Dans son blogue du Journal Voir, Ianik Marcil, économiste québécois, critique sévèrement le geste de Guy Breton, recteur de l'Université de Montréal, d'envoyer les troupes anti-émeutes pour la rentrée estudiantine:

                  "Votre rôle, monsieur le recteur, est d'assurer la liberté d'enseignement. D'apaiser les tensions lorsqu'elles existent. D'aller vers les étudiants et les professeurs grâce auxquels votre autorité vous est accordée, pas de les confronter. Ni d'envoyer des flics armés jusqu'aux dents.Vos gestes sont une honte à tout l'héritage occidental de l'institution à laquelle vous devez tout."

Dans sa diatribe, Ianik Marcil remettait en cause le rôle que prend aujourd'hui l'université.

Les réactions d'ahurissement sont nombreuses. Le sort des étudiants est toujours incertain. Avec le chaos de la rentrée et les signes d'intimidation de la police, les Québécois ont quelque peu de difficulté à croire qu'ils sont bien chez eux.

Blandine Parchemal, étudiante au doctorat en philosophie à l'Université de Montréal, était également présente sur le campus.

Toujours dans les pages du Voir, elle exprime elle aussi un lettre au recteur: "Nous n'aurions pu imaginer que des gardes de sécurité nous filmeraient dans les couloirs, nous montreraient du doigt, nous menaceraient et obligeraient nos professeurs à donner leurs cours et ce, sous peine d'amendes salées."

L'intimidation

N'est-ce pas là de l'intimidation?

Est-ce acceptable dans une société démocratique dans laquelle nous vivons de voir des enjeux de société se régler sous le joug de la présence policière ?

Non, ce n'est pas à coup de menace, de pression et de chantage que la question de l'éducation se règlera. Après l'adoption de la loi matraque, voilà encore un triste événement qui nous laisse croire que nous vivons dans un esquisse d'État policier au Québec.

Pour plusieurs, il semble injuste de croire qu'un problème de société aussi important puisse se régler ainsi sous la couleur de l'intimidation institutionnalisée.

À croire qu'on ne souhaite pas avoir de réel débat de société.

À croire que la marchandisation du savoir est une invention d'énergumènes.

À croire qu'on ne doit pas questionner le rôle de l'université.

À croire que les milliers d'étudiants qui ont manifesté dans les rues le printemps dernier n'avaient pas de légitimité.

À croire que Guy Breton prend les étudiants pour des imbéciles.

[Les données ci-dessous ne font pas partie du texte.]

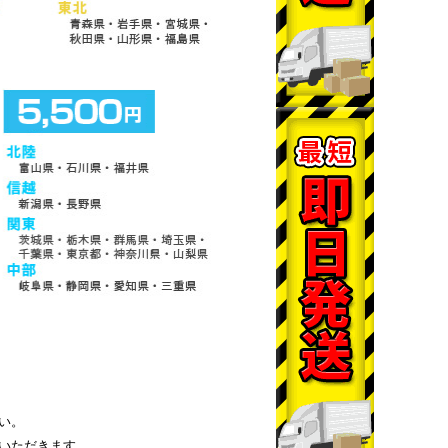
い。
いただきます。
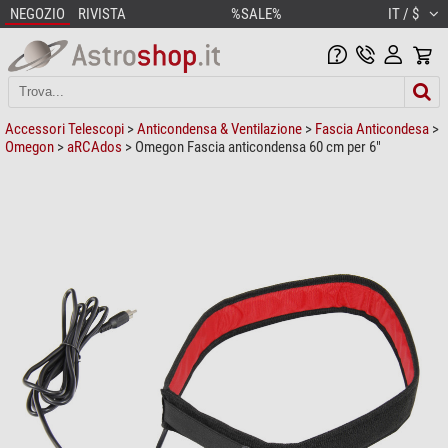
NEGOZIO
RIVISTA
%SALE%
IT / $
Accessori Telescopi
>
Anticondensa & Ventilazione
>
Fascia Anticondesa
>
Omegon
>
aRCAdos
> Omegon Fascia anticondensa 60 cm per 6"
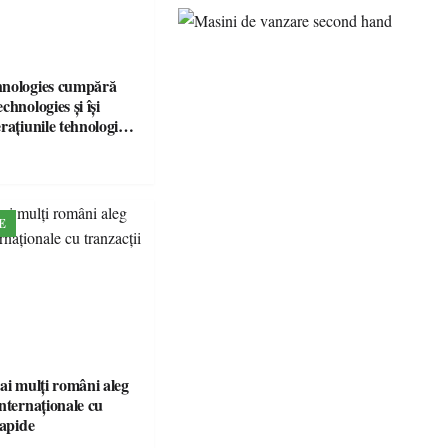
hnologies cumpără
chnologies și își
rațiunile tehnologice
ia
E
ai mulți români aleg
nternaționale cu
rapide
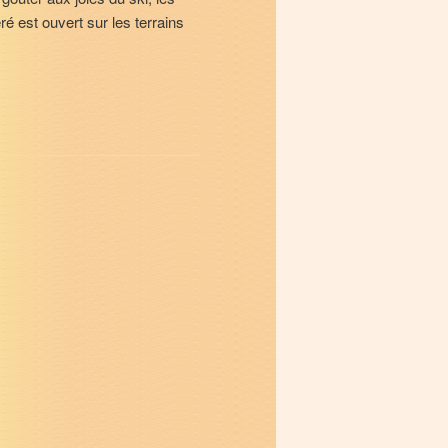
ré est ouvert sur les terrains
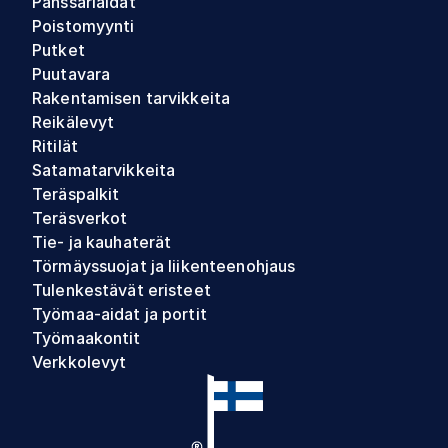
Panssariaidat
Poistomyynti
Putket
Puutavara
Rakentamisen tarvikkeita
Reikälevyt
Ritilät
Satamatarvikkeita
Teräspalkit
Teräsverkot
Tie- ja kauhaterät
Törmäyssuojat ja liikenteenohjaus
Tulenkestävät eristeet
Työmaa-aidat ja portit
Työmaakontit
Verkkolevyt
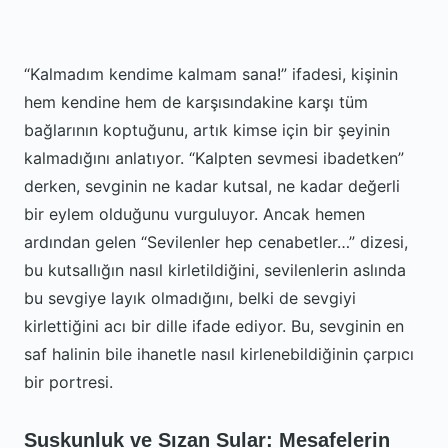
“Kalmadım kendime kalmam sana!” ifadesi, kişinin
hem kendine hem de karşısındakine karşı tüm
bağlarının koptuğunu, artık kimse için bir şeyinin
kalmadığını anlatıyor. “Kalpten sevmesi ibadetken”
derken, sevginin ne kadar kutsal, ne kadar değerli
bir eylem olduğunu vurguluyor. Ancak hemen
ardından gelen “Sevilenler hep cenabetler…” dizesi,
bu kutsallığın nasıl kirletildiğini, sevilenlerin aslında
bu sevgiye layık olmadığını, belki de sevgiyi
kirlettiğini acı bir dille ifade ediyor. Bu, sevginin en
saf halinin bile ihanetle nasıl kirlenebildiğinin çarpıcı
bir portresi.
Suskunluk ve Sızan Sular: Mesafelerin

C'est du moins l'image méprisante qu'il renvoie lorsqu'il accueille les étudiants de l'Université de Montréal avec des troupes anti-émeutes.

Après les élections?

Les Québécois attendent, en partie, de voir le résultat des élections provinciales du 4 septembre pour mieux évaluer la situation des étudiants. En effet, Jean Charest, chef du Parti libéral du Québec, brigue pour un troisième mandat le poste de premier ministre du Québec.

C'est bien son gouvernement qui a imposé la hausse de 82% des droits de scolarité. Sa rivale ayant le plus de chances de le remplacer, Pauline Marois, chef du Parti québécois, a promis d'abroger la "loi matraque". Elle compte également émettre un moratoire sur la hausse des frais de scolarité jusqu'à la tenue d'un Sommet sur l'éducation supérieure.

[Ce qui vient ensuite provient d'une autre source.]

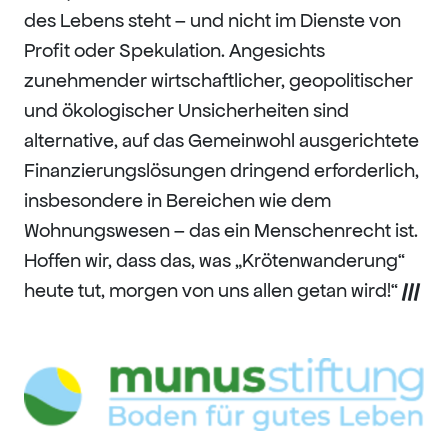
des Lebens steht – und nicht im Dienste von
Profit oder Spekulation. Angesichts
zunehmender wirtschaftlicher, geopolitischer
und ökologischer Unsicherheiten sind
alternative, auf das Gemeinwohl ausgerichtete
Finanzierungslösungen dringend erforderlich,
insbesondere in Bereichen wie dem
Wohnungswesen – das ein Menschenrecht ist.
Hoffen wir, dass das, was „Krötenwanderung“
heute tut, morgen von uns allen getan wird!“
///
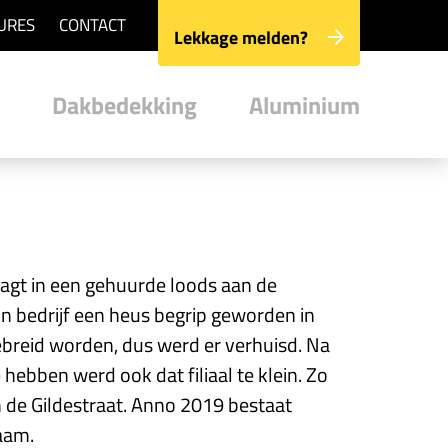
URES
CONTACT
Lekkage melden?
Dakbedekking
Aluminium
ragt in een gehuurde loods aan de
jn bedrijf een heus begrip geworden in
breid worden, dus werd er verhuisd. Na
 hebben werd ook dat filiaal te klein. Zo
 de Gildestraat. Anno 2019 bestaat
zaam.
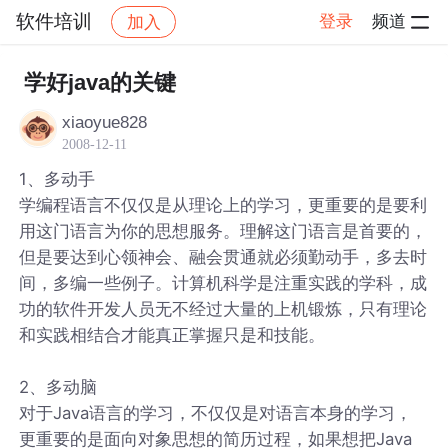
软件培训
登录
频道
加入
帖子详情
社区
软件培训
学好java的关键
xiaoyue828
2008-12-11
1、多动手
学编程语言不仅仅是从理论上的学习，更重要的是要利
用这门语言为你的思想服务。理解这门语言是首要的，
但是要达到心领神会、融会贯通就必须勤动手，多去时
间，多编一些例子。计算机科学是注重实践的学科，成
功的软件开发人员无不经过大量的上机锻炼，只有理论
和实践相结合才能真正掌握只是和技能。
2、多动脑
对于Java语言的学习，不仅仅是对语言本身的学习，
更重要的是面向对象思想的简历过程，如果想把Java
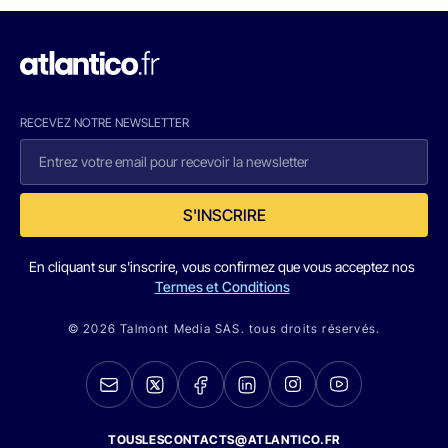
RECEVEZ NOTRE NEWSLETTER
S'INSCRIRE
En cliquant sur s'inscrire, vous confirmez que vous acceptez nos
Termes et Conditions
© 2026 Talmont Media SAS. tous droits réservés.
TOUSLESCONTACTS@ATLANTICO.FR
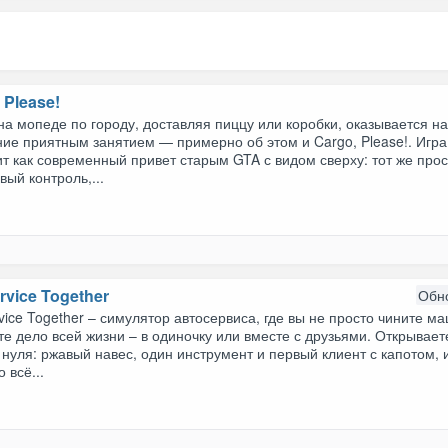
 Please!
на мопеде по городу, доставляя пиццу или коробки, оказывается н
ие приятным занятием — примерно об этом и Cargo, Please!. Игра
т как современный привет старым GTA с видом сверху: тот же прос
вый контроль,...
rvice Together
Обн
vice Together – симулятор автосервиса, где вы не просто чините м
те дело всей жизни – в одиночку или вместе с друзьями. Открывает
 нуля: ржавый навес, один инструмент и первый клиент с капотом, 
 всё...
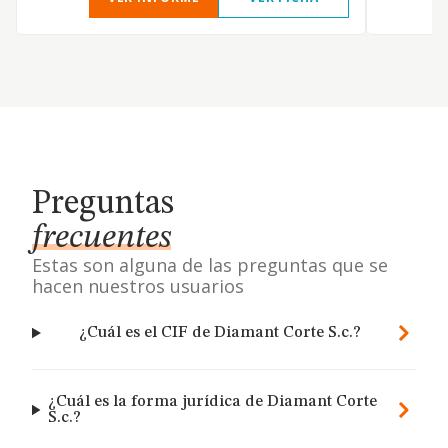
Preguntas
frecuentes
Estas son alguna de las preguntas que se
hacen nuestros usuarios
¿Cuál es el CIF de Diamant Corte S.c.?
¿Cuál es la forma jurídica de Diamant Corte
S.c.?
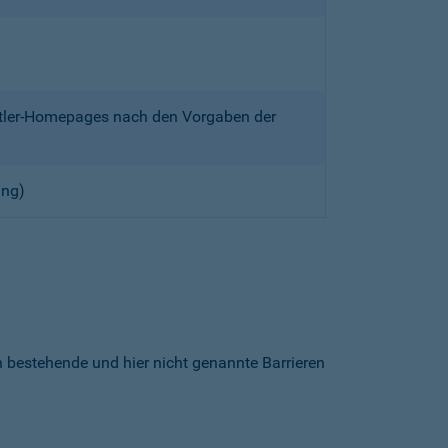
ittler-Homepages nach den Vorgaben der
ung)
h bestehende und hier nicht genannte Barrieren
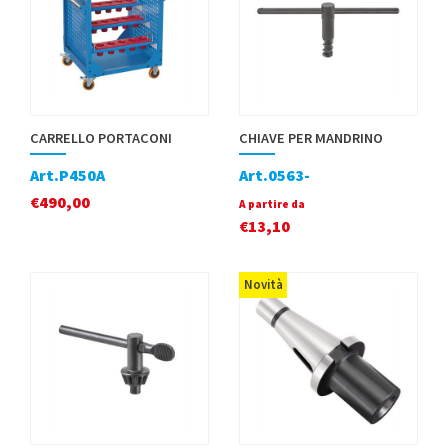
CARRELLO PORTACONI
CHIAVE PER MANDRINO
Art.P450A
Art.0563-
€
490,00
A partire da
€
13,10
Novità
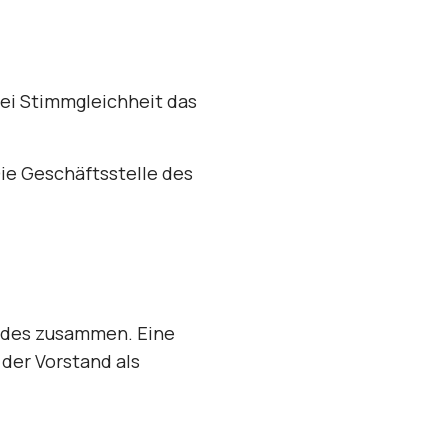
ei Stimmgleichheit das
ie Geschäftsstelle des
andes zusammen. Eine
 der Vorstand als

Le 4 septembre arrivera bien vite, mais en attendant, nous sommes bien pantois de voir avec quelle maladresse les universités ont décidé d'accueillir les étudiants québécois. Ceux-ci n'ont d'ailleurs pas dit leur dernier mot, car aucun réel débat de société n'a été entamé sur l'avenir des universités, du savoir et de l'éducation des générations québécoises futures.